The one that struck me recently was the finding by consultants iPropertyManagement, based on U.S. Census Bureau figures, that 32.9 million homeowners in the country live in “secured communities.” Considering that the average number of people in this type of household is about three, this adds up to nearly 100 million Americans having some type of physical or security service barrier separating them from their wider residential area.
In parallel, there is an increasing recourse by wealthy individuals and affluent communities to privately contract formerly “public” services. A stark example is the enlisting of private firefighting companies by some rich individuals to protect their homes during the recent Los Angeles fires.
Why are these two things happening? The answer is rather depressing.
The Doom Loop of Failing States and the New Feudalism
In so many major cities, there is now rapidly declining confidence in public authorities’ ability to provide adequate taxpayer-funded services in areas like security, firefighting, waste collection, education, and healthcare. Consequently, people — or at least those with the means to do so — are increasingly retreating to private enclaves where those services are provided through commercial operators and contractors, all coordinated through a central non-governmental authority.
The key driving factor of this trend is concern over safety: an understandable reaction to the all-too-real problems of theft, robbery, drug trafficking, vandalism, sexual assault, and gang violence plaguing major cities and even many towns. But a contributing motivation is the desire for exclusivity and greater community cohesion. This has been on the rise in reaction to the increasing phenomenon of homeless encampments and the heavy influx of migrants into major urban areas.
The growing impotence of public governing bodies has given rise to a new societal landscape, one in which money is the ultimate arbiter of happiness and security.
The result is a societal drift towards one aspect of what some observers, including historian Victor Davis Hanson, have called “The New Feudalism.” Gated communities offer, in a way, that sense of protection and peer social connection once typical of medieval walled cities presided over by a local nobleman guaranteeing peace and stability in exchange for fealty and a share of his subjects’ harvests. Today’s equivalent of that nobleman is a combination of real estate companies, property management companies, and the all-powerful Homeowners’ Associations.
Similarly, major corporations are assuming a greater role in organizing and even running the communities in which their operations, their employees, and those employees’ families are concentrated. In so doing, they’re in reality constituting self-contained corporate duchies redolent of medieval city-states.

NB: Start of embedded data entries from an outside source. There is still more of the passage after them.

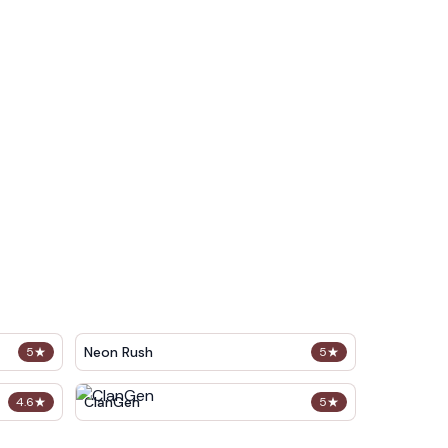
Neon Rush
5
★
5
★
ClanGen
4.6
★
5
★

Examples include Google with its proposed (and now approved) 7,000-home North Bayshore and 2,000-home Middlefield Park developments in Mountain View, California, and Facebook owner Meta’s now-approved plans for its 1,700-home Willow Village project near its Menlo Park headquarters, also in California. In Florida, entertainment giants Disney and Universal plan to build 1,400 housing units and 1,000 apartments, respectively, near their Orlando theme parks. All of these developments will be, to all effects, corporate mini-cities, complete with hotels, shops, restaurants, parks, and leisure facilities.